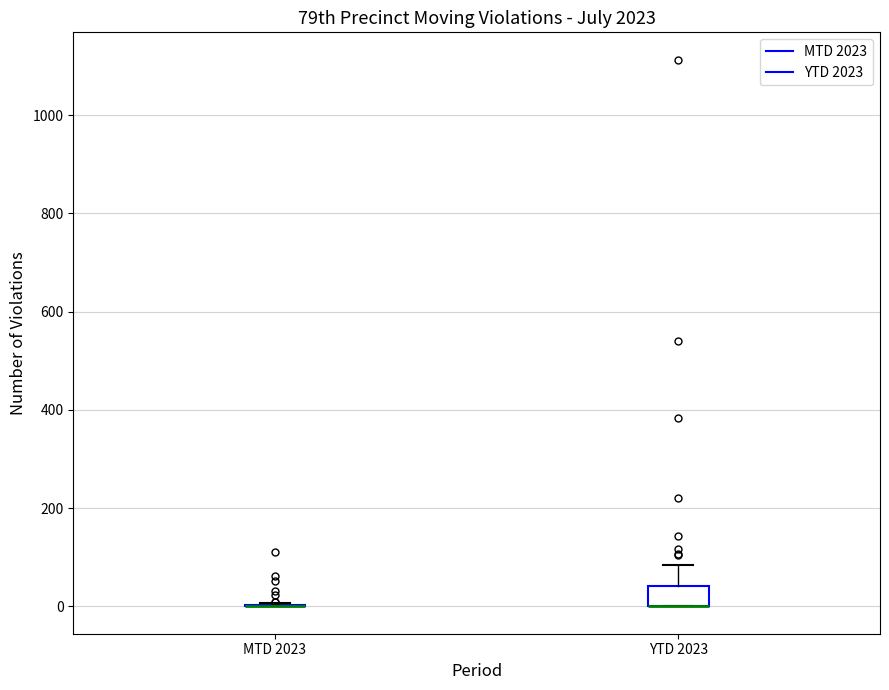

Reading left to right, read every box against the y-axis: the position of its median line, the range the box covers, and the ends of its whiskers. The values are not printed on the chart, so give them approximately, as read against the axis.

MTD 2023: box collapsed to a line at 0, whiskers 0 to 0
YTD 2023: median 0 (drawn on the box's lower edge), box 0 to 40, whiskers 0 to 80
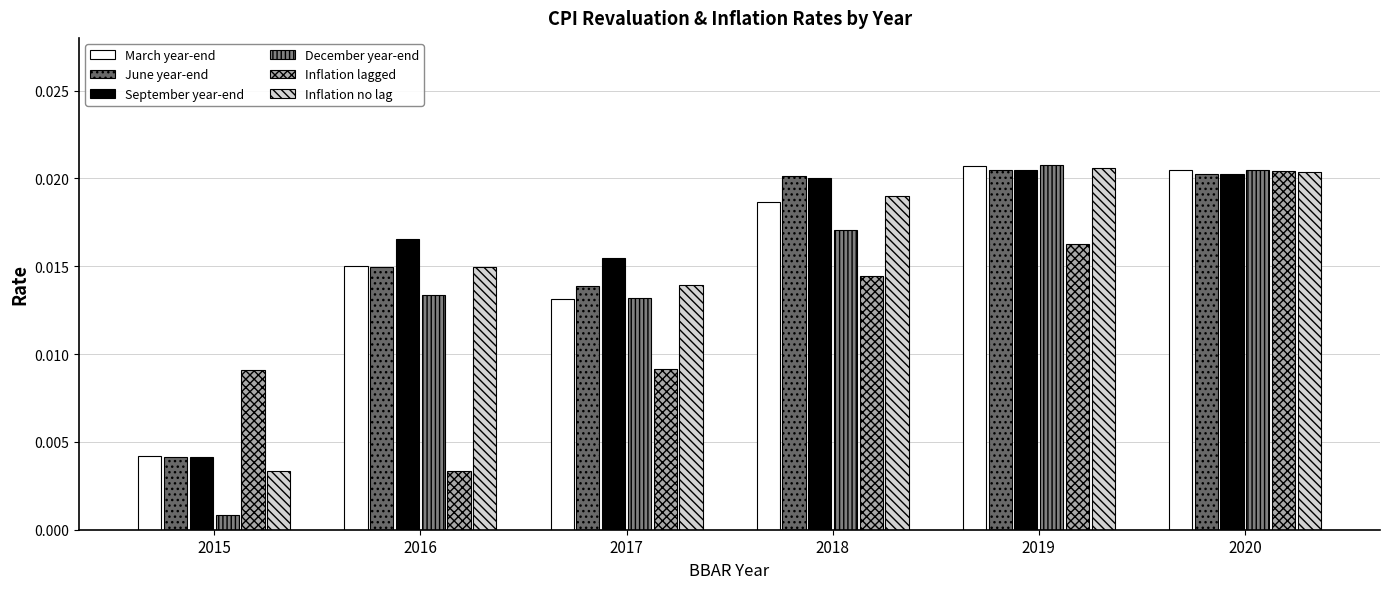

Where is Inflation lagged nearest to the value 0?

2016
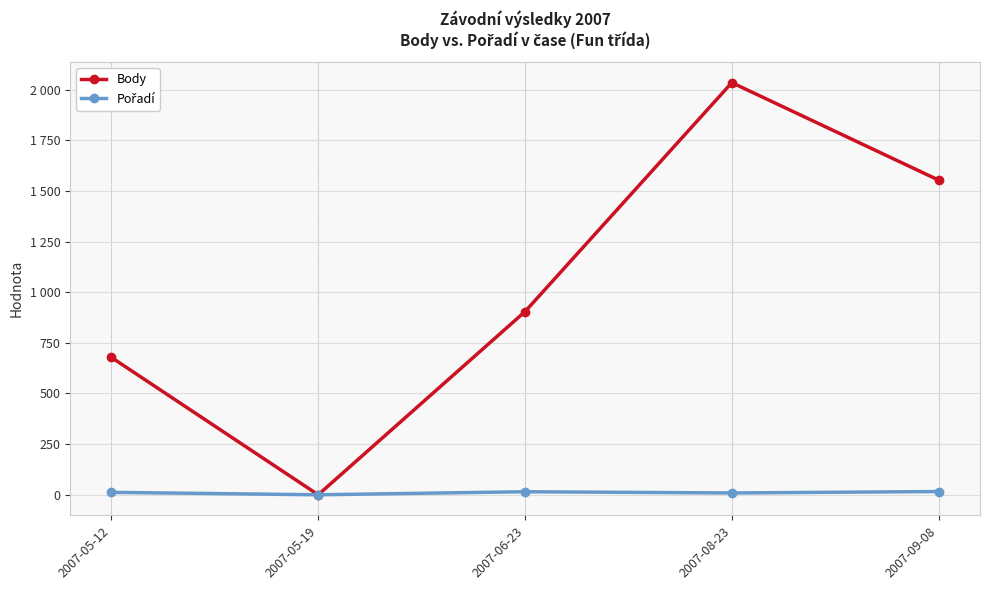

What is the label of the 5th point from the right?

2007-05-12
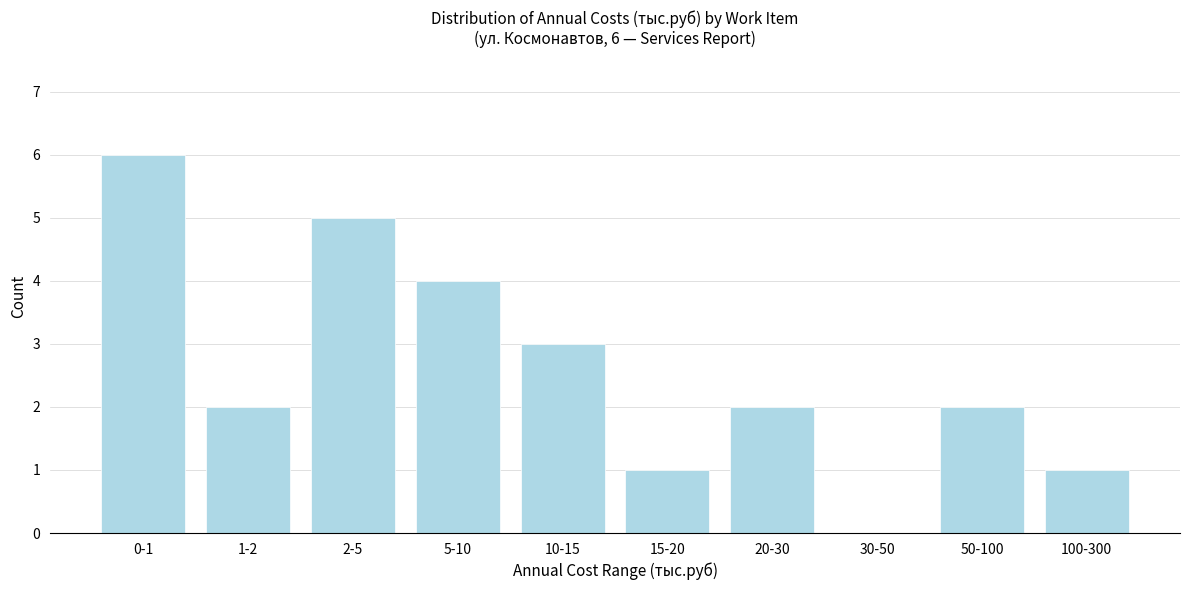

Reading left to right, transcribe all the data shown in this chart.

0-1=6	1-2=2	2-5=5	5-10=4	10-15=3	15-20=1	20-30=2	30-50=0	50-100=2	100-300=1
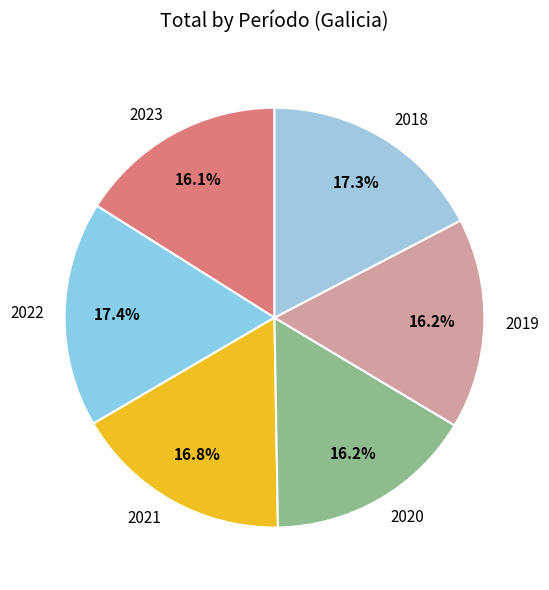

How many segments does this pie chart have?

6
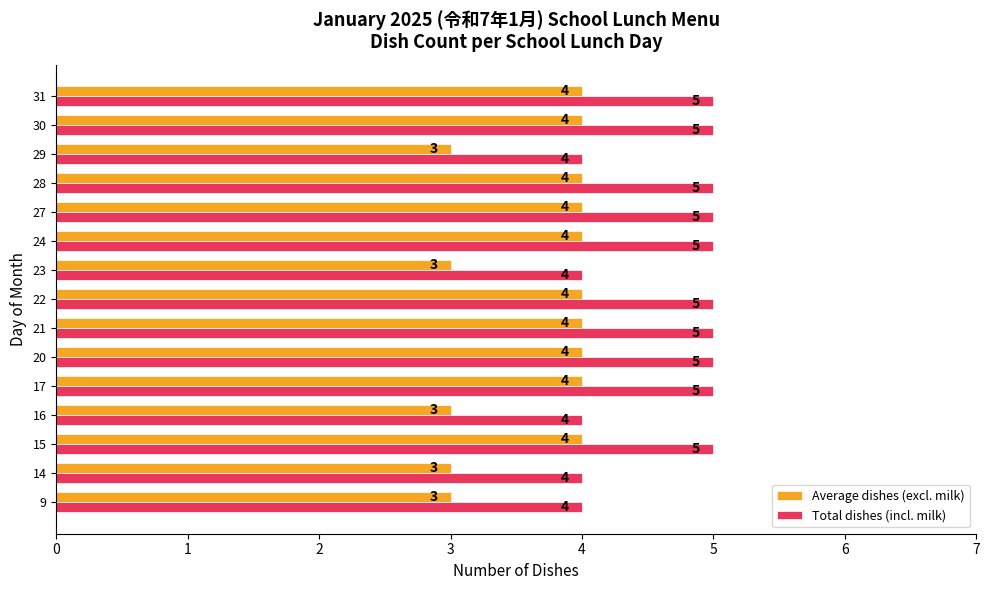

What are all the series names shown in the legend?

Average dishes (excl. milk), Total dishes (incl. milk)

━━━━

- TASK: Could you quote all of the data above word for word, leaving out the pictures?

- RESPONSE AREA:
Reading left to right, read every box against the y-axis: the position of its median line, the range the box covers, and the ends of its whiskers. The values are not printed on the chart, so give them approximately, as read against the axis.

MTD 2023: box collapsed to a line at 0, whiskers 0 to 0
YTD 2023: median 0 (drawn on the box's lower edge), box 0 to 40, whiskers 0 to 80

Where is Inflation lagged nearest to the value 0?

2016

What is the label of the 5th point from the right?

2007-05-12

Reading left to right, transcribe all the data shown in this chart.

0-1=6	1-2=2	2-5=5	5-10=4	10-15=3	15-20=1	20-30=2	30-50=0	50-100=2	100-300=1

How many segments does this pie chart have?

6

What are all the series names shown in the legend?

Average dishes (excl. milk), Total dishes (incl. milk)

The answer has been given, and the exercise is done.